Averages.
January 29, 2003
Bush likes to talk about how much money the “average” tax payer will get back from the IRS because of his tax plan. Many listeners are going to hear that and think “yeah, average joe, like me,” because many people think “average” means “most.” In colloquial, every-day speech it often does. But not when people are talking taxes.
“Average” also has a very precise mathematical definition: the value obtained by dividing the sum of a set of quantities by the number of quantities in the set. The average does not tell you what “most” of the quantities in a set are. Most of the time, the average is probably quite a bit off.
If you’re nodding your head, you can skip the rest of this and pop over to Spinsanity, where they explain that the distortion of averages is not the only distortion game Bush is playing.
But if you caught yourself thinking Bush’s averages sounded pretty good, read on. I’ll show you how averages can distort — or even completely misrepresent — the facts.
Here are some examples of how this works:
Test Grades
Student
Score
Mike
100%
Maria
50%
John
50%
Sarah
50%
Nathaniel
50%
Amy
50%
Tim
50%
Melissa
0%
Class Average
50%
In this set of scores, most people scored 50% on the test, and the class average is, indeed, 50%. So the average is representative of the group. Now look at this set:
Test Grades
Student
Score
Mike
100%
Maria
100%
John
100%
Sarah
100%
Nathaniel
0%
Amy
0%
Tim
0%
Melissa
0%
Class Average
50%
See? No one made 50%. Four people did considerably better, but four people didn’t score at all. Saying the class has an average of 50% does not say anything substantive about the performance of individual students. You cannot even say “most of the students in this class are failing,” because half of them are making perfect scores and the other half are abject failures.
Test Grades
Student
Score
Mike
100%
Maria
100%
John
100%
Sarah
100%
Nathaniel
100%
Amy
100%
Tim
0%
Melissa
0%
Class Average
75%
Here most of the students are making perfect scores but the class gets a “C” average. (In my high school, this was a ‘D’.)
The larger the possible difference between numbers, the greater the distortion of the average can be:
National Income
Individual
Annual Income
Mike
$68,000,000,000
Maria
$500,000
John
$50,000
Sarah
$50,000
Nathaniel
$40,000
Amy
$20,000
Tim
$5,000
Melissa
$1,000
National Average
$8,500,083,250
Because Mike’s income is significantly higher than everyone else’s, the average income for citizens of this tiny nation is $8.5 trillon.
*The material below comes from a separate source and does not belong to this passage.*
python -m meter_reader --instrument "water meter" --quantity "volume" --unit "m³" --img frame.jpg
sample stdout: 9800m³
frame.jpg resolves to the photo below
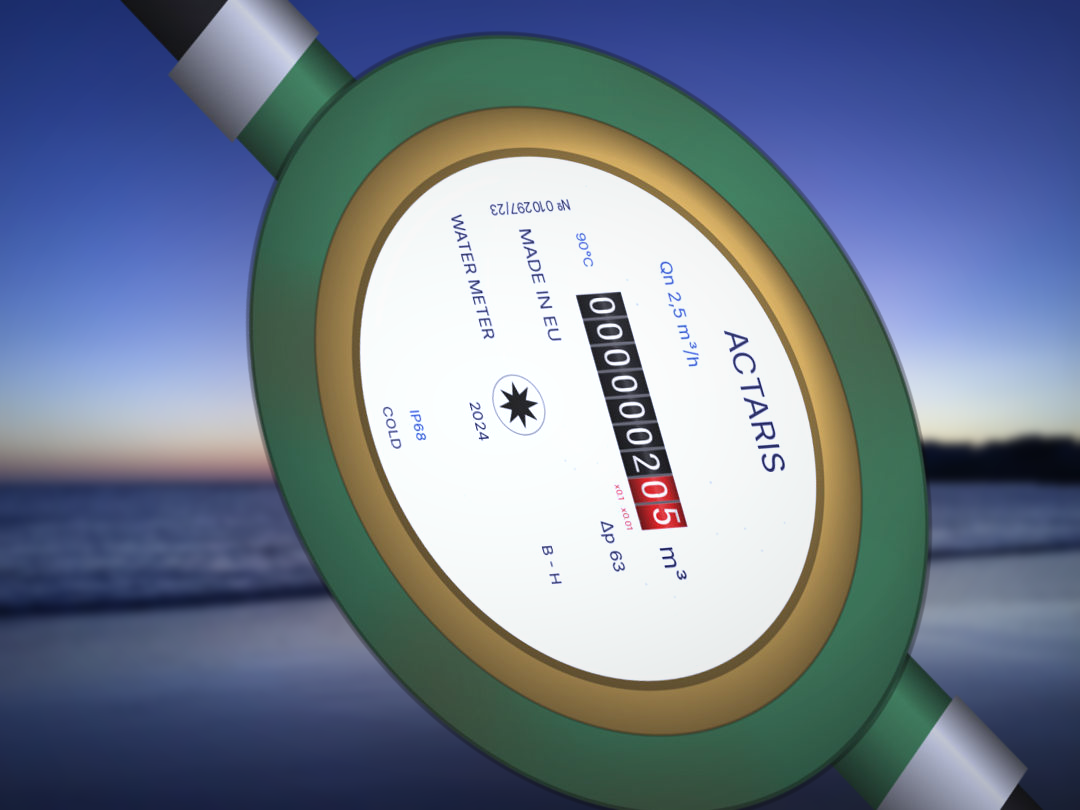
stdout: 2.05m³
This is despite the fact that three people (37.5% of the population) live below the poverty line.
So the average doesn’t really tell us anything about distribution. Furthermore, unless the values in the set are very close to each other, the average is not even representative of the set as a whole. That’s why when anyone — liberal or conservative — says “average” in a political context, you should switch on your BS detector and ask some very pointed questions. When discussing figures, don’t let anyone imply to you that “average” is the same as “most.” In fact, it rarely ever is.
Posted in
content rss

January 29th, 2003 at 12:47 pm
I couldn’t have said it better myself. By the way, the most common value in a distribution is the mode.
As a statistician and a crusader against polls and botched statistics, I feel like anyone who publishes a mean or average without giving an estimate of the standard deviation ought to be shot. And anyone who believes a statistic without looking at the standard deviation is a dupe.
The standard deviation basically measures how close MOST observations are to the average. In John’s examples, the standard deviations are:
26.73
53.45
46.29
24,041,596,923
The higher the standard deviation, the more scattered your data is…. Which is exactly the point that John was making in those examples.
Now, all of these may seem high to you. That’s because we only have 8 data points. You need at least several hundred before you get nice low standard deviations.
So never trust an average unless you know:
1. The sample size (and it should be large)
2. The standard deviation (sometimes give as standard error). Do not trust a margin of error. It’s only telling you a small part of the variation, not the whole story.
3. How the questions were worded (for polls) or how the study was completed. The way you collect data can have a HUGE impact on your results.
If you have all of this info then maybe you can trust the results. But a crafty politician can spin anything so buyer beware.
January 29th, 2003 at 2:57 pm
Maria, I can’t believe that you would say someone ought to be shot. In these troubled times!